Lines of data
>>>

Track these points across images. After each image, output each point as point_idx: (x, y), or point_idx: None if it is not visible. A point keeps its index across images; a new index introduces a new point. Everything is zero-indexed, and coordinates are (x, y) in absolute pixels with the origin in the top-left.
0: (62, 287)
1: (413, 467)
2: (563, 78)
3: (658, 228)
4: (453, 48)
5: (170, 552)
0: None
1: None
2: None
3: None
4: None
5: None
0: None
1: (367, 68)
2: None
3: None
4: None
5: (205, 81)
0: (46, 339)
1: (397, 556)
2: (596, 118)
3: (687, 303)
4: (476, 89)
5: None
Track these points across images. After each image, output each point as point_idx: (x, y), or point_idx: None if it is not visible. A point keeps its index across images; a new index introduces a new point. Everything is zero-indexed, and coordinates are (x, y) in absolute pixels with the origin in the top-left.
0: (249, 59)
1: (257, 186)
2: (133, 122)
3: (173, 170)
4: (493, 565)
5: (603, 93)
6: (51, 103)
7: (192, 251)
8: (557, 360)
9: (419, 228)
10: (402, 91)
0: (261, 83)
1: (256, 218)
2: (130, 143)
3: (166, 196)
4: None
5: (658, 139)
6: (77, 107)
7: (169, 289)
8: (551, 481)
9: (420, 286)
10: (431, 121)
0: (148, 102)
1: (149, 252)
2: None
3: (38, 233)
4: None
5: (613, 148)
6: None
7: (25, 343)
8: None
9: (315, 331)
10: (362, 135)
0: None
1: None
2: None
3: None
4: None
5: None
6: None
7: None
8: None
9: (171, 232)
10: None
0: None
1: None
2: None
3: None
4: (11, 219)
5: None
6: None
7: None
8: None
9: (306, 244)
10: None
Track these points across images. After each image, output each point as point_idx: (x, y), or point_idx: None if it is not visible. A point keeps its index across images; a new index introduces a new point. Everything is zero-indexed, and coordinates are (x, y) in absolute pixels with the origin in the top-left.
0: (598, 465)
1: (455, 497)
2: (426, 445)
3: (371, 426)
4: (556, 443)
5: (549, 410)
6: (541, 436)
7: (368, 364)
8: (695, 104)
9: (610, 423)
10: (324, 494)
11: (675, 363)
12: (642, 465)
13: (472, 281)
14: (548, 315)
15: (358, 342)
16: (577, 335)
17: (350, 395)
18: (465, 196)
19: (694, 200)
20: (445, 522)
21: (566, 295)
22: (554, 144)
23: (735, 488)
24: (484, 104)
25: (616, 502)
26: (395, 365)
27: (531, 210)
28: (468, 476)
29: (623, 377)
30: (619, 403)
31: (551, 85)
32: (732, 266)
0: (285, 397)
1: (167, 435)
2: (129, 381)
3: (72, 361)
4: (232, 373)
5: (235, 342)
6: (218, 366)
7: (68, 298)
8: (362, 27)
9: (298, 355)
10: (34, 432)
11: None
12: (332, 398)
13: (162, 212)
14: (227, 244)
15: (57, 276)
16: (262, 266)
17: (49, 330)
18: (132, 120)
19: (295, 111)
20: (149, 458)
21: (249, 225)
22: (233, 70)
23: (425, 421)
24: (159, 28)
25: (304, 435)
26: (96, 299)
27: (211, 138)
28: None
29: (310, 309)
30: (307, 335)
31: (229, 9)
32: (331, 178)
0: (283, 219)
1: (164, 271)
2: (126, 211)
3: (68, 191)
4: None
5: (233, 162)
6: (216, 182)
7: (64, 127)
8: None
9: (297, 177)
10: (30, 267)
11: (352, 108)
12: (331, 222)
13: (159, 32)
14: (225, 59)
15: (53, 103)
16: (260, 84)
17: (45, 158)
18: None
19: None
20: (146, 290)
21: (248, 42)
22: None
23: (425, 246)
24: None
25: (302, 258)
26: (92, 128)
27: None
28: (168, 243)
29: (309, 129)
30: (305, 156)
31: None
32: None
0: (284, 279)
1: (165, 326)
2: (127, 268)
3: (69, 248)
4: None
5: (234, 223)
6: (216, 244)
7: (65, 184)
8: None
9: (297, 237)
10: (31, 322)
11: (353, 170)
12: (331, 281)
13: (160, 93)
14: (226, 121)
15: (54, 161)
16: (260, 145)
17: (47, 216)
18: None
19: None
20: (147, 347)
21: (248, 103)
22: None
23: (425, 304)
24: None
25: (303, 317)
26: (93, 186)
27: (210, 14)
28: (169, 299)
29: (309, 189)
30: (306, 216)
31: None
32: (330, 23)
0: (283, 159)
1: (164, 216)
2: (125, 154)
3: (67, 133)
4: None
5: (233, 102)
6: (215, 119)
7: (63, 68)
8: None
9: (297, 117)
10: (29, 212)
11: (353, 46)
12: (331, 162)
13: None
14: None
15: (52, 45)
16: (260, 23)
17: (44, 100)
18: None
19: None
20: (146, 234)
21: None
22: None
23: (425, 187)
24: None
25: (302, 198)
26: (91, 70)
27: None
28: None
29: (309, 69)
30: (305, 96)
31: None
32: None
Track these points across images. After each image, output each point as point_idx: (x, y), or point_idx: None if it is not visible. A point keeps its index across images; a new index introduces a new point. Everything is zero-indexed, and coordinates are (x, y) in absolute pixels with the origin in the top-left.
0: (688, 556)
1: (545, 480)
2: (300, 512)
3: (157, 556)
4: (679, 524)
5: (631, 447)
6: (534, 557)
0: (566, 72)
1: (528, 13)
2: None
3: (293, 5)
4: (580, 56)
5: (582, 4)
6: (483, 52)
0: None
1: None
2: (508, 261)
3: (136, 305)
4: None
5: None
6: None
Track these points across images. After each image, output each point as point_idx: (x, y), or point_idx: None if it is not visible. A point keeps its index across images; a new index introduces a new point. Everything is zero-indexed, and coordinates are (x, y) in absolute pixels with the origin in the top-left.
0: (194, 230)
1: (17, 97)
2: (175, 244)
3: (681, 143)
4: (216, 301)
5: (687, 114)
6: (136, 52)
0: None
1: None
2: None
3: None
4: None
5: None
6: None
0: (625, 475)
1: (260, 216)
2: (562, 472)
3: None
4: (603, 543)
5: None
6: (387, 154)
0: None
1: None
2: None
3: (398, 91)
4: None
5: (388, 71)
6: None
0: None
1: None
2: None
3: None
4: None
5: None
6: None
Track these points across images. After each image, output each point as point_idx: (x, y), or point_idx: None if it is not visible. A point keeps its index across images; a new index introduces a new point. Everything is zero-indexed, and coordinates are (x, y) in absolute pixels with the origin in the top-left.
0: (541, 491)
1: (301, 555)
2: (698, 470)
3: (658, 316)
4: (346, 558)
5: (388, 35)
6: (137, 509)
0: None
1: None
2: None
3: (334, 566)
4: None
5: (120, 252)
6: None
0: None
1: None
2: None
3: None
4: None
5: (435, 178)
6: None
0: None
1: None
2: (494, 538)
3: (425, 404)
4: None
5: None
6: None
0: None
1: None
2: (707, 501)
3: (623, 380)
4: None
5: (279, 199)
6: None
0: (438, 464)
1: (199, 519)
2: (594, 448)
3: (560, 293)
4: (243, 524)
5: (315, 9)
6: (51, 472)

<<<

# Requirements
Please extract every line of the data above and reproduce each one unchanged, in the same order.

# Answer for this exercise
Track these points across images. After each image, output each point as point_idx: (x, y), or point_idx: None if it is not visible. A point keeps its index across images; a new index introduces a new point. Everything is zero-indexed, and coordinates are (x, y) in absolute pixels with the origin in the top-left.
0: (62, 287)
1: (413, 467)
2: (563, 78)
3: (658, 228)
4: (453, 48)
5: (170, 552)
0: None
1: None
2: None
3: None
4: None
5: None
0: None
1: (367, 68)
2: None
3: None
4: None
5: (205, 81)
0: (46, 339)
1: (397, 556)
2: (596, 118)
3: (687, 303)
4: (476, 89)
5: None
Track these points across images. After each image, output each point as point_idx: (x, y), or point_idx: None if it is not visible. A point keeps its index across images; a new index introduces a new point. Everything is zero-indexed, and coordinates are (x, y) in absolute pixels with the origin in the top-left.
0: (249, 59)
1: (257, 186)
2: (133, 122)
3: (173, 170)
4: (493, 565)
5: (603, 93)
6: (51, 103)
7: (192, 251)
8: (557, 360)
9: (419, 228)
10: (402, 91)
0: (261, 83)
1: (256, 218)
2: (130, 143)
3: (166, 196)
4: None
5: (658, 139)
6: (77, 107)
7: (169, 289)
8: (551, 481)
9: (420, 286)
10: (431, 121)
0: (148, 102)
1: (149, 252)
2: None
3: (38, 233)
4: None
5: (613, 148)
6: None
7: (25, 343)
8: None
9: (315, 331)
10: (362, 135)
0: None
1: None
2: None
3: None
4: None
5: None
6: None
7: None
8: None
9: (171, 232)
10: None
0: None
1: None
2: None
3: None
4: (11, 219)
5: None
6: None
7: None
8: None
9: (306, 244)
10: None
Track these points across images. After each image, output each point as point_idx: (x, y), or point_idx: None if it is not visible. A point keeps its index across images; a new index introduces a new point. Everything is zero-indexed, and coordinates are (x, y) in absolute pixels with the origin in the top-left.
0: (598, 465)
1: (455, 497)
2: (426, 445)
3: (371, 426)
4: (556, 443)
5: (549, 410)
6: (541, 436)
7: (368, 364)
8: (695, 104)
9: (610, 423)
10: (324, 494)
11: (675, 363)
12: (642, 465)
13: (472, 281)
14: (548, 315)
15: (358, 342)
16: (577, 335)
17: (350, 395)
18: (465, 196)
19: (694, 200)
20: (445, 522)
21: (566, 295)
22: (554, 144)
23: (735, 488)
24: (484, 104)
25: (616, 502)
26: (395, 365)
27: (531, 210)
28: (468, 476)
29: (623, 377)
30: (619, 403)
31: (551, 85)
32: (732, 266)
0: (285, 397)
1: (167, 435)
2: (129, 381)
3: (72, 361)
4: (232, 373)
5: (235, 342)
6: (218, 366)
7: (68, 298)
8: (362, 27)
9: (298, 355)
10: (34, 432)
11: None
12: (332, 398)
13: (162, 212)
14: (227, 244)
15: (57, 276)
16: (262, 266)
17: (49, 330)
18: (132, 120)
19: (295, 111)
20: (149, 458)
21: (249, 225)
22: (233, 70)
23: (425, 421)
24: (159, 28)
25: (304, 435)
26: (96, 299)
27: (211, 138)
28: None
29: (310, 309)
30: (307, 335)
31: (229, 9)
32: (331, 178)
0: (283, 219)
1: (164, 271)
2: (126, 211)
3: (68, 191)
4: None
5: (233, 162)
6: (216, 182)
7: (64, 127)
8: None
9: (297, 177)
10: (30, 267)
11: (352, 108)
12: (331, 222)
13: (159, 32)
14: (225, 59)
15: (53, 103)
16: (260, 84)
17: (45, 158)
18: None
19: None
20: (146, 290)
21: (248, 42)
22: None
23: (425, 246)
24: None
25: (302, 258)
26: (92, 128)
27: None
28: (168, 243)
29: (309, 129)
30: (305, 156)
31: None
32: None
0: (284, 279)
1: (165, 326)
2: (127, 268)
3: (69, 248)
4: None
5: (234, 223)
6: (216, 244)
7: (65, 184)
8: None
9: (297, 237)
10: (31, 322)
11: (353, 170)
12: (331, 281)
13: (160, 93)
14: (226, 121)
15: (54, 161)
16: (260, 145)
17: (47, 216)
18: None
19: None
20: (147, 347)
21: (248, 103)
22: None
23: (425, 304)
24: None
25: (303, 317)
26: (93, 186)
27: (210, 14)
28: (169, 299)
29: (309, 189)
30: (306, 216)
31: None
32: (330, 23)
0: (283, 159)
1: (164, 216)
2: (125, 154)
3: (67, 133)
4: None
5: (233, 102)
6: (215, 119)
7: (63, 68)
8: None
9: (297, 117)
10: (29, 212)
11: (353, 46)
12: (331, 162)
13: None
14: None
15: (52, 45)
16: (260, 23)
17: (44, 100)
18: None
19: None
20: (146, 234)
21: None
22: None
23: (425, 187)
24: None
25: (302, 198)
26: (91, 70)
27: None
28: None
29: (309, 69)
30: (305, 96)
31: None
32: None
Track these points across images. After each image, output each point as point_idx: (x, y), or point_idx: None if it is not visible. A point keeps its index across images; a new index introduces a new point. Everything is zero-indexed, and coordinates are (x, y) in absolute pixels with the origin in the top-left.
0: (688, 556)
1: (545, 480)
2: (300, 512)
3: (157, 556)
4: (679, 524)
5: (631, 447)
6: (534, 557)
0: (566, 72)
1: (528, 13)
2: None
3: (293, 5)
4: (580, 56)
5: (582, 4)
6: (483, 52)
0: None
1: None
2: (508, 261)
3: (136, 305)
4: None
5: None
6: None
Track these points across images. After each image, output each point as point_idx: (x, y), or point_idx: None if it is not visible. A point keeps its index across images; a new index introduces a new point. Everything is zero-indexed, and coordinates are (x, y) in absolute pixels with the origin in the top-left.
0: (194, 230)
1: (17, 97)
2: (175, 244)
3: (681, 143)
4: (216, 301)
5: (687, 114)
6: (136, 52)
0: None
1: None
2: None
3: None
4: None
5: None
6: None
0: (625, 475)
1: (260, 216)
2: (562, 472)
3: None
4: (603, 543)
5: None
6: (387, 154)
0: None
1: None
2: None
3: (398, 91)
4: None
5: (388, 71)
6: None
0: None
1: None
2: None
3: None
4: None
5: None
6: None
Track these points across images. After each image, output each point as point_idx: (x, y), or point_idx: None if it is not visible. A point keeps its index across images; a new index introduces a new point. Everything is zero-indexed, and coordinates are (x, y) in absolute pixels with the origin in the top-left.
0: (541, 491)
1: (301, 555)
2: (698, 470)
3: (658, 316)
4: (346, 558)
5: (388, 35)
6: (137, 509)
0: None
1: None
2: None
3: (334, 566)
4: None
5: (120, 252)
6: None
0: None
1: None
2: None
3: None
4: None
5: (435, 178)
6: None
0: None
1: None
2: (494, 538)
3: (425, 404)
4: None
5: None
6: None
0: None
1: None
2: (707, 501)
3: (623, 380)
4: None
5: (279, 199)
6: None
0: (438, 464)
1: (199, 519)
2: (594, 448)
3: (560, 293)
4: (243, 524)
5: (315, 9)
6: (51, 472)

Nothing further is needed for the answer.